Generative research explores open territory. it is used when you want to understand people's lives, behaviours, and motivations before you have a solution to test. Evaluative research tests something specific. a design, a prototype, a product. Generative research typically comes earlier in the process, feeding into the empathise and discover phases. Evaluative research comes later, during prototype and deliver phases.

Is generative research only useful at the empathise stage?

No. Generative methods are most strongly associated with the empathise stage of design thinking and the discover step of the double diamond, but they have a role throughout. Diary studies can inform journey mapping during the design step. Employee observation supports service blueprint work during the develop step. Feedback loops after launch are essentially ongoing generative research in the wild.

What is the difference between design thinking and the double diamond?

Design thinking is a mindset and a set of values: be human-centred, stay curious, prototype early, learn from failure. The double diamond is a process model: a practical map of how design work moves from problem to solution across four steps (Discover, Design, Develop, Deliver). The two are complementary. Most teams use design thinking as the underlying philosophy and the double diamond as the operational structure.

How many participants do you need for generative research?

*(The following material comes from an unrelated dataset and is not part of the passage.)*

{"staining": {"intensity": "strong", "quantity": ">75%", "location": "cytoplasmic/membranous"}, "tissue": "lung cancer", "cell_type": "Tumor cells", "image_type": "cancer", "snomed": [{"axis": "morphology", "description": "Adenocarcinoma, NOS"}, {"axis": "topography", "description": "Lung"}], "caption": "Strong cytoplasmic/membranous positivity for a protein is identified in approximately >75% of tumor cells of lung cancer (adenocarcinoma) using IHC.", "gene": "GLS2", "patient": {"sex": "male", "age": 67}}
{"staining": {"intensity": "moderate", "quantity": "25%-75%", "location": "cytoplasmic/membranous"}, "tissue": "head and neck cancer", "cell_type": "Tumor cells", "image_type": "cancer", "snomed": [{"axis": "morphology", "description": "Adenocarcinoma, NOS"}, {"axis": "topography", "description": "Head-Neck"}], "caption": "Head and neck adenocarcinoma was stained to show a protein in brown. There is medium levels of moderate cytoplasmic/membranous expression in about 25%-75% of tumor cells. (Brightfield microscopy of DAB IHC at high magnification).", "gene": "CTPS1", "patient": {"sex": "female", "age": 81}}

It depends on the method and the scope. In-depth interviews often work well with 15 to 25 participants for a single audience segment. Diary studies and mobile ethnography can scale larger, 30 to 50 participants is common, and multi-country studies may involve more. Because generative research captures rich qualitative data from each participant, you often need fewer people than you might expect from a quantitative background.

Can you run generative research remotely?

Yes. Mobile ethnography and mobile diary studies are designed for remote delivery. Participants use a smartphone app to document their experiences wherever they are, and researchers review and analyse submissions from a browser-based platform. This makes it practical to run generative research across multiple cities or countries at the same time, without travel costs or scheduling constraints.